La cuarta señal es más silenciosa, pero igual de significativa: funcionar únicamente como compañeros de piso. Se convive, se organizan tareas, se habla de logística y rutinas, pero los momentos de intimidad son escasos y automáticos. La pareja funciona como un equipo práctico, pero ha dejado de conectar emocionalmente.

Cuando la relación desgasta más de lo que aporta

Las últimas señales son probablemente las más difíciles de aceptar porque afectan directamente a la identidad y a la forma en que vivimos la relación.

La quinta señal es la crítica constante.

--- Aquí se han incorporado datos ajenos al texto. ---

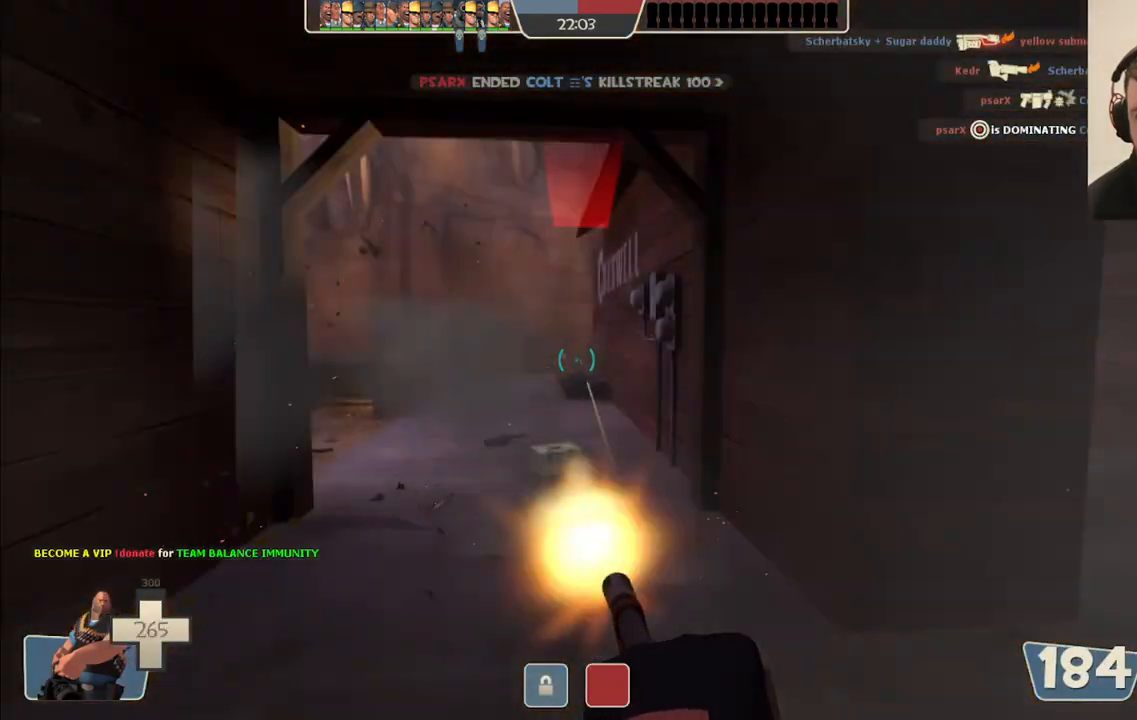
{"buttons": ["L2", "R2"], "left_stick": "up", "right_stick": "right", "events": [[33, "right_stick", "right"], [217, "right_stick", "center"], [500, "right_stick", "right"]]}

Ya no se ve lo positivo de la otra persona, solo aquello que molesta. Los defectos pesan más que el cariño. Como resume la psicóloga: “Has pasado de ‘te quiero a pesar de…’ a ‘te aguanto porque…’”. La gratitud desaparece y es sustituida por resentimiento, algo que suele reflejar un importante distanciamiento emocional.

La sexta señal aparece cuando dejamos de reconocernos a nosotros mismos. A fuerza de adaptarse, ceder y evitar conflictos, muchas personas terminan abandonando partes importantes de su identidad: aficiones, amistades, sueños o incluso rasgos de su personalidad. “Si ya no te reconoces, es una señal muy importante a tener en cuenta”, advierte la especialista.

Por último, la séptima señal: la idea de quedarse genera más agotamiento que la idea de irse. No siempre significa tener claro que quieres dejar la relación, pero sí sentir que ya no puedes seguir viviendo así. “El miedo al vacío no debería ser la única razón para quedarse. A veces, quererse a uno mismo también implica tener el valor de irse”, concluye Élodie Bonetto.

La psicóloga insiste en que estas señales no son una invitación a romper impulsivamente, sino pistas para reflexionar sobre la relación. “Si varias de estas señales resuenan contigo, tómate un momento, habla con alguien de confianza o con un profesional. Una ruptura no es un fracaso. A veces, es la forma de volver a ser feliz.”